Karol G suma un capítulo inesperado —y potente— a su trayectoria global: una residencia relámpago en el Crazy Horse Paris, uno de los escenarios más legendarios del mundo. Serán ocho presentaciones en apenas cuatro noches (del 25 al 28 de septiembre), pensadas para un aforo íntimo y una experiencia curada al detalle, donde su universo musical dialogará con el lenguaje estético que hizo célebre a este cabaret: precisión coreográfica, luz como vestuario y una sensualidad sofisticada que nunca cae en lo obvio.
La movida tiene lectura histórica. Por un lado, la música urbana latina conquista un templo europeo de culto, un espacio asociado a la vanguardia escénica y a la reinvención del cuerpo como obra. Por otro, Karol G, artista acostumbrada a estadios y festivales gigantes, acepta el desafío del formato íntimo: menos pirotecnia y más cercanía, con el foco en la performance y en la dirección artística. En ese terreno, la colombiana encuentra una vía para explorar nuevas capas de su personaje: del show masivo a la artesanía de la mirada, donde cada gesto cuenta.
¿Qué esperar del set? Un repertorio condensado que recorra hits y perlas de sus últimos discos, reimaginados con arreglos diseñados para el recinto. Se anticipan transiciones cinematográficas, momento acústico y guiños a la tradición del Crazy Horse: juegos de sombras, neón milimétrico y un coro coreográfico que respira con la iluminación. Todo al servicio de una narrativa que cruza empoderamiento, romance y goce, marcas registradas de Karol G.
La residencia también exhibe un movimiento estratégico: París como vidriera cultural para afianzar su posicionamiento en Europa, sumando un hito de prestigio a su paso por arenas y festivales. No es solo “otro show”: es una intervención curada en un espacio que han utilizado estrellas para reinventarse, donde el concepto importa tanto como la lista de canciones.

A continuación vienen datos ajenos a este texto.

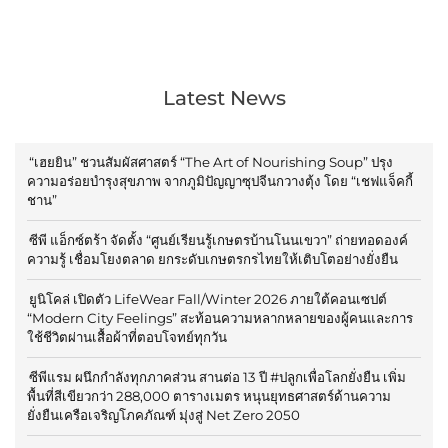
Latest News
“เฮยยิน” ชวนสัมผัสศาสตร์ “The Art of Nourishing Soup” ปรุง
ความอร่อยบำรุงสุขภาพ จากภูมิปัญญาซุปจีนกวางตุ้ง โดย “เชฟแจ็คกี้
ชาน”
ซีพี แอ็กซ์ตร้า จัดตั้ง “ศูนย์เรียนรู้เกษตรบ้านโนนเขวา” ถ่ายทอดองค์
ความรู้ เชื่อมโยงตลาด ยกระดับเกษตรกรไทยให้เติบโตอย่างยั่งยืน
ยูนิโคล่ เปิดตัว LifeWear Fall/Winter 2026 ภายใต้คอนเซปต์
“Modern City Feelings” สะท้อนความหลากหลายของผู้คนและการ
ใช้ชีวิตผ่านเสื้อผ้าที่ตอบโจทย์ทุกวัน
ซีพีแรม ผนึกกำลังทุกภาคส่วน สานต่อ 13 ปี #ปลูกเพื่อโลกยั่งยืน เพิ่ม
พื้นที่สีเขียวกว่า 288,000 ตารางเมตร หนุนยุทธศาสตร์ด้านความ
ยั่งยืนเครือเจริญโภคภัณฑ์ มุ่งสู่ Net Zero 2050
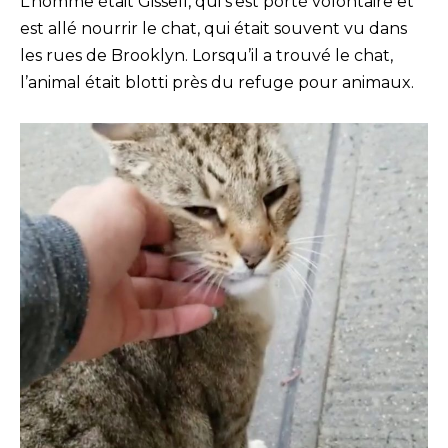
L’homme était Gissell, qui s’est porté volontaire et
est allé nourrir le chat, qui était souvent vu dans
les rues de Brooklyn. Lorsqu’il a trouvé le chat,
l’animal était blotti près du refuge pour animaux.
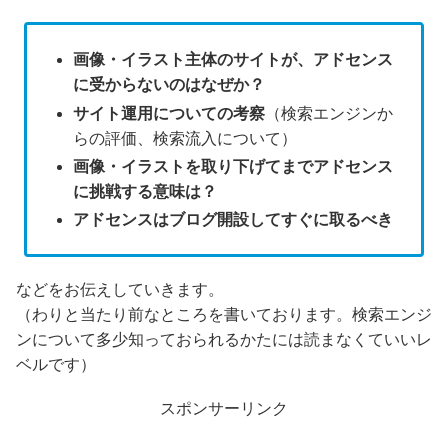
画像・イラスト主体のサイトが、アドセンス
に受からないのはなぜか？
サイト運用についての考察
（検索エンジンか
らの評価、検索流入について）
画像・イラストを取り下げてまでアドセンス
に挑戦する意味は？
アドセンスはブログ開設してすぐに取るべき
などをお伝えしていきます。
（わりと当たり前なところを書いております。検索エンジ
ンについて多少知っておられるかたには読まなくていいレ
ベルです）
スポンサーリンク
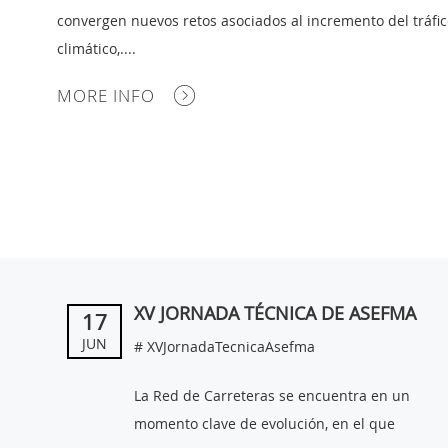
convergen nuevos retos asociados al incremento del tráfic
climático,....
MORE INFO
XV JORNADA TÉCNICA DE ASEFMA
17
JUN
# XVJornadaTecnicaAsefma
La Red de Carreteras se encuentra en un
momento clave de evolución, en el que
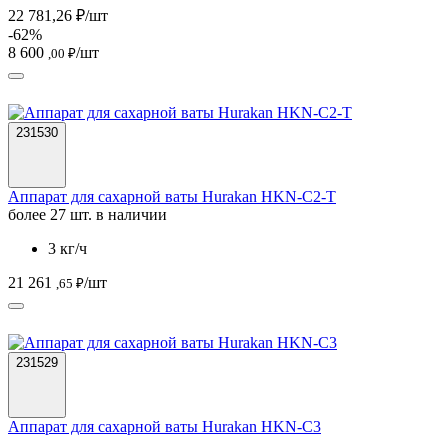
22 781,26 ₽/шт
-62%
8 600
/шт
,00 ₽
231530
Аппарат для сахарной ваты Hurakan HKN-C2-T
более 27 шт. в наличии
3 кг/ч
21 261
/шт
,65 ₽
231529
Аппарат для сахарной ваты Hurakan HKN-C3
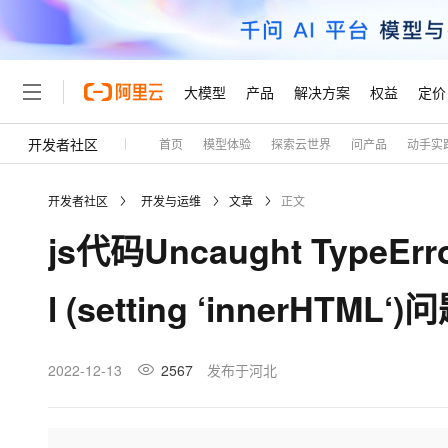
大模型
产品
解决方案
权益
定价
开发者社区
首页
模型体验
探索云世界
问产品
动手实
大模型
产品
解决方案
权益
定价
云市场
伙伴
服务
了解阿里云
精选产品
精选解决方案
普惠上云
产品定价
精选商城
成为销售伙伴
售前咨询
为什么选择阿里云
千问AI平台
开发者社区
开发与运维
文章
正文
了解云产品的定价详情
大模型服务平台百炼
千问办公，解锁你的工作
普惠上云 官方力荐
分销伙伴
在线服务
网站建设
什么是云计算
大
js代码Uncaught TypeError:
大模型服务与应用平台
企业级Agent产品，直接
云服务器38元/年起，超
咨询伙伴
多端小程序
技术领先
云上成本管理
售后服务
轻量应用服务器
Agency Agents：拥
官方推荐返现计划
大模型
精选产品
精选解决方案
Salesforce 国际版订阅
稳定可靠
l (setting ‘innerHTML
管理和优化成本
推荐新用户得奖励，单订单
销售伙伴合作计划
自助服务
友盟天域
安全合规
人工智能与机器学习
AI
文本生成
云数据库 RDS
HappyHorse 打造一
云工开物
无影生态合作计划
在线服务
观测云
分析师报告
高校专属算力普惠，学生认
计算
互联网应用开发
2022-12-13
2567
发布于河北
Qwen3.8-Max
HOT
Salesforce On Alibaba C
工单服务
Tuya 物联网平台阿里云
研究报告与白皮书
人工智能平台 PAI
快速拥有专属 OpenClaw
大模
Consulting Partner 合
大数据
容器
智能体时代全能旗舰模型
免费试用
短信专区
一站式AI开发、训练和推
蓝凌 OA
AI 大模型销售与服务生
现代化应用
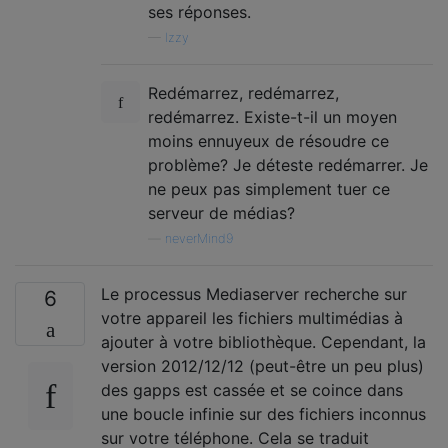
ses réponses.
—
Izzy
Redémarrez, redémarrez,
redémarrez. Existe-t-il un moyen
moins ennuyeux de résoudre ce
problème? Je déteste redémarrer. Je
ne peux pas simplement tuer ce
serveur de médias?
—
neverMind9
Le processus Mediaserver recherche sur
6
votre appareil les fichiers multimédias à
ajouter à votre bibliothèque. Cependant, la
version 2012/12/12 (peut-être un peu plus)
des gapps est cassée et se coince dans
une boucle infinie sur des fichiers inconnus
sur votre téléphone. Cela se traduit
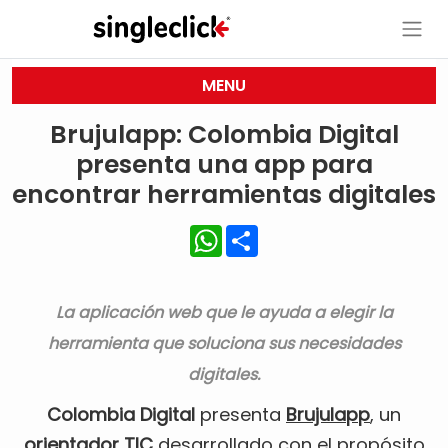
MENU
Brujulapp: Colombia Digital
presenta una app para
encontrar herramientas digitales
WhatsApp
Share
La aplicación web que le ayuda a elegir la
herramienta que soluciona sus necesidades
digitales.
Colombia Digital
presenta
Brujulapp
, un
orientador TIC
desarrollado con el propósito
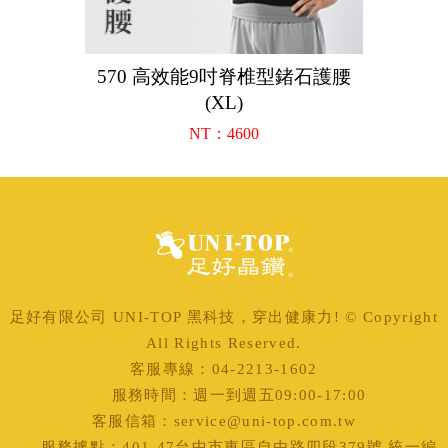
570 高效能9吋脊椎型鍺石護腰
(XL)
NT：4600
足好有限公司 UNI-TOP 黑科技，穿出健康力! © Copyright
All Rights Reserved.
客服專線：04-2213-1602
服務時間：週一到週五09:00-17:00
客服信箱：service@uni-top.com.tw
服務據點：401-47台中市東區自由路四段379號 統一編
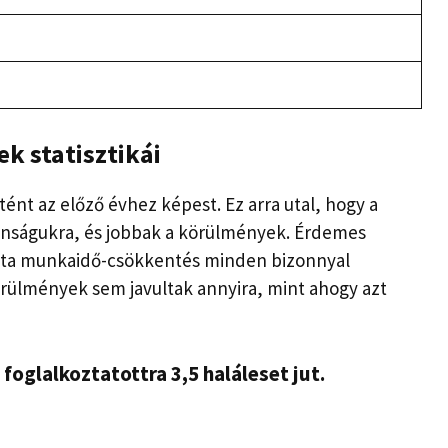
k statisztikái
nt az előző évhez képest. Ez arra utal, hogy a
onságukra, és jobbak a körülmények. Érdemes
zta munkaidő-csökkentés minden bizonnyal
 körülmények sem javultak annyira, mint ahogy azt
foglalkoztatottra 3,5 haláleset jut.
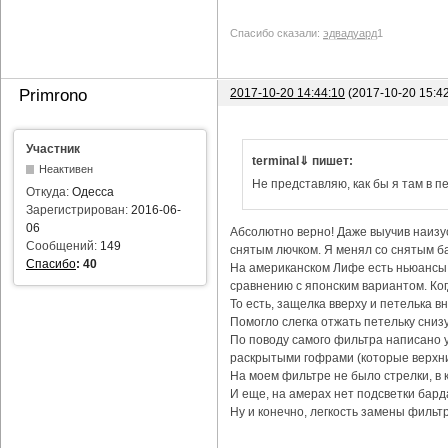
Спасибо сказали:
эдвадуард
1
2017-10-20 14:44:10
(2017-10-20 15:4
Primrono
Участник
terminal⇓ пишет:
Неактивен
Не представляю, как бы я там в пе
Откуда:
Одесса
Зарегистрирован:
2016-06-
06
Абсолютно верно! Даже выучив наизус
Сообщений:
149
снятым лючком. Я менял со снятым ба
Спасибо
:
40
На американском Лифе есть ньюансы с
сравнению с японским вариантом. Ког
То есть, защелка вверху и петелька в
Помогло слегка отжать петельку снизу
По поводу самого фильтра написано уж
раскрытыми гофрами (которые верхни
На моем фильтре не было стрелки, в 
И еще, на амерах нет подсветки бард
Ну и конечно, легкость замены фильтр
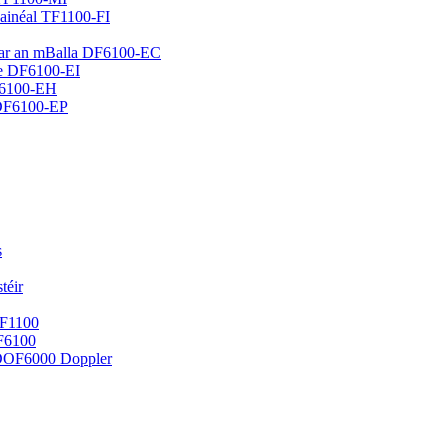
hainéal TF1100-FI
e ar an mBalla DF6100-EC
he DF6100-EI
F6100-EH
 DF6100-EP
s
téir
TF1100
DF6100
e DOF6000 Doppler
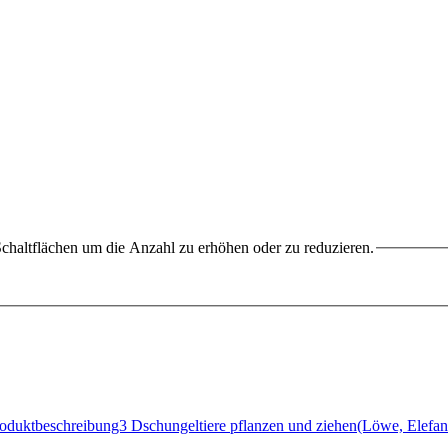
chaltflächen um die Anzahl zu erhöhen oder zu reduzieren.
Produktbeschreibung3 Dschungeltiere pflanzen und ziehen(Löwe, Elefa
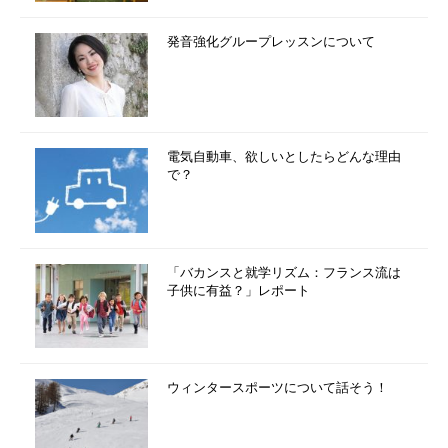
発音強化グループレッスンについて
電気自動車、欲しいとしたらどんな理由
で？
「バカンスと就学リズム：フランス流は
子供に有益？」レポート
ウィンタースポーツについて話そう！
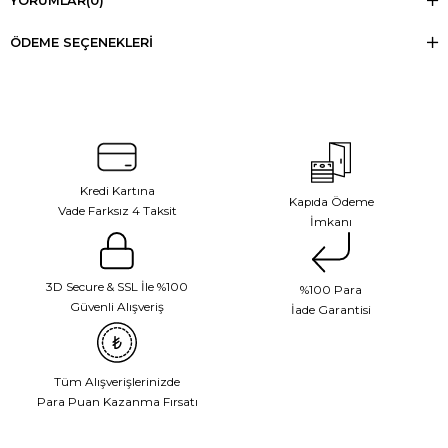
YORUMLAR
(0)
ÖDEME SEÇENEKLERI
Kredi Kartına
Kapıda Ödeme
Vade Farksız 4 Taksit
İmkanı
3D Secure & SSL İle %100
%100 Para
Güvenli Alışveriş
İade Garantisi
Tüm Alışverişlerinizde
Para Puan Kazanma Fırsatı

Para la audiencia, la promesa es clara: ver a Karol G muy de cerca, en un formato inmersivo y teatral que no se replica en giras tradicionales. Para la industria, una señal de época: el pop latino se mueve con la misma soltura en el mainstream masivo y en los templos boutique de la cultura global. Y para el propio Crazy Horse, la alianza consolida su vocación de laboratorio escénico: traer a una superestrella que entiende de narrativa visual, moda y performance, y que sabe convertir cada aparición en momento cultural.
En resumen: ocho funciones, cero relleno. Un encuentro entre la Bichota y el cabaret más famoso de París, listo para dejar imágenes que, seguro, circularán mucho más allá de la Rue de Berry. Si la carrera de Karol G es una sucesión de capítulos memorables, este será de los que se subrayan.